Welcome to the Columbia University Database Research Group! We are interested in high-performance database architectures, web-scale information extraction, social media, data analysis, visualization tools, and database theory.
The database group holds regular meetings Tuesdays 3-4:30PM in 417 Mudd. We typically discuss a relevant paper or host outside speakers. If you are interested in attending or speaking please get in contact with us. Below is a list of outside speakers.
Abstract:Apache Kafka is a high throughput, distributed messaging system. Since it's open sourced, various companies such as Twitter, Netflix, Uber, Cisco and Goldman Sachs have adopted Kafka in their big data eco-system. In this talk, Jun will first describe the journey of how Kafka was started and used at LinkedIn.
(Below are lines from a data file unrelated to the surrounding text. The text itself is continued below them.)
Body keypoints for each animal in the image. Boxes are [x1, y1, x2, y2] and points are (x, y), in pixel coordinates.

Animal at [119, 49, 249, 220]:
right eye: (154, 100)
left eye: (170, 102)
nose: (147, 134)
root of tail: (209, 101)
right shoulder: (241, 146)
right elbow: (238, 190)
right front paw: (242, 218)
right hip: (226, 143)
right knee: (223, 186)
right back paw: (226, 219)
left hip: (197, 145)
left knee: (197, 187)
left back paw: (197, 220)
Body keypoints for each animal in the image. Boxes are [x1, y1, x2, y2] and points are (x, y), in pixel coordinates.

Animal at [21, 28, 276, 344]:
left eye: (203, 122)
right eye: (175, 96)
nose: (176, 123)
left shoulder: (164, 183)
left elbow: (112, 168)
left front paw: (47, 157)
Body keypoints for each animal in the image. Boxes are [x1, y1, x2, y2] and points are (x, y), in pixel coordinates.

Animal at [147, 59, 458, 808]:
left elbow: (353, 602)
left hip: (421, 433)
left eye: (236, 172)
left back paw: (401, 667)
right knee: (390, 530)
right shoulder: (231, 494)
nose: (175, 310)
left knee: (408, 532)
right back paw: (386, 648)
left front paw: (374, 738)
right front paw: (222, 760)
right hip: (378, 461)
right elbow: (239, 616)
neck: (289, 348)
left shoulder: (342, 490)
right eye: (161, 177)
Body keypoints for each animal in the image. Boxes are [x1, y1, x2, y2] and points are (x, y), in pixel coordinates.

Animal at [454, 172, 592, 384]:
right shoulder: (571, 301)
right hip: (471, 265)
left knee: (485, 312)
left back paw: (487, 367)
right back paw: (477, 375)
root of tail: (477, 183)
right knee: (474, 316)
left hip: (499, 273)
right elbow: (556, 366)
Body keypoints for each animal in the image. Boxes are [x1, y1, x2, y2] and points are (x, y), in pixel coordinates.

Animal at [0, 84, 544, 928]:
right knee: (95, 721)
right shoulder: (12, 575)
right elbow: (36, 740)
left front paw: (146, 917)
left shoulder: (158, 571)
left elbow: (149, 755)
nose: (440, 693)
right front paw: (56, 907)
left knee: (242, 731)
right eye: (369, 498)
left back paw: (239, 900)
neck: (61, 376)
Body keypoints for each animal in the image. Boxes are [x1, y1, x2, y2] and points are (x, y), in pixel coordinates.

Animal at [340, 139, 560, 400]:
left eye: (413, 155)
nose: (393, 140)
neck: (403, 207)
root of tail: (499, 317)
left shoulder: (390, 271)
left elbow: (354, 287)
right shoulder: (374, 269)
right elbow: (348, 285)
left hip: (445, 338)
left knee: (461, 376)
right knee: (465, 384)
Next, Jun will describe how Kafka delivers high throughput and supports redundancy, both of which have helped make Kafka popular. Finally, Jun will introduce what we are doing at Confluent to build a real time data platform based on Kafka.
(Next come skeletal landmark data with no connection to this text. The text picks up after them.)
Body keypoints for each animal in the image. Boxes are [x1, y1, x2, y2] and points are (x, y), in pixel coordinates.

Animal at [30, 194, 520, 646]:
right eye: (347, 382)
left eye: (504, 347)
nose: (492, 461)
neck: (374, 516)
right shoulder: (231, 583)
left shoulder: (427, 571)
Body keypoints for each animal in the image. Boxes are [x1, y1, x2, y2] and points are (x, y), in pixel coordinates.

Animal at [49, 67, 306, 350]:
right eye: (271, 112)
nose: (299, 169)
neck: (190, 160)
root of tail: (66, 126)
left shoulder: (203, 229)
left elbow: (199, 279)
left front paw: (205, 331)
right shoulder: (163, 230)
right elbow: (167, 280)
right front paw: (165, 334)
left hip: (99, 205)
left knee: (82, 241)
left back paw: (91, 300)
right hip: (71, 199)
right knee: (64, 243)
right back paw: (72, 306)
Bio: Jun Rao is currently a co-founder of Confluent, a company that provides a stream data platform on top of Apache Kafka. Before Confluent, Jun Rao was a senior staff engineer at LinkedIn where he led the development of Kafka. Before LinkedIn, Jun Rao was a researcher at IBM's Almaden research data center, where he conducted research on database and distributed systems. Jun Rao is the PMC chair of Apache Kafka and a committer of Apache Cassandra. He is the co-author of more than 20 referenced research papers, and the co-inventor of more than a dozen U.S. software patents.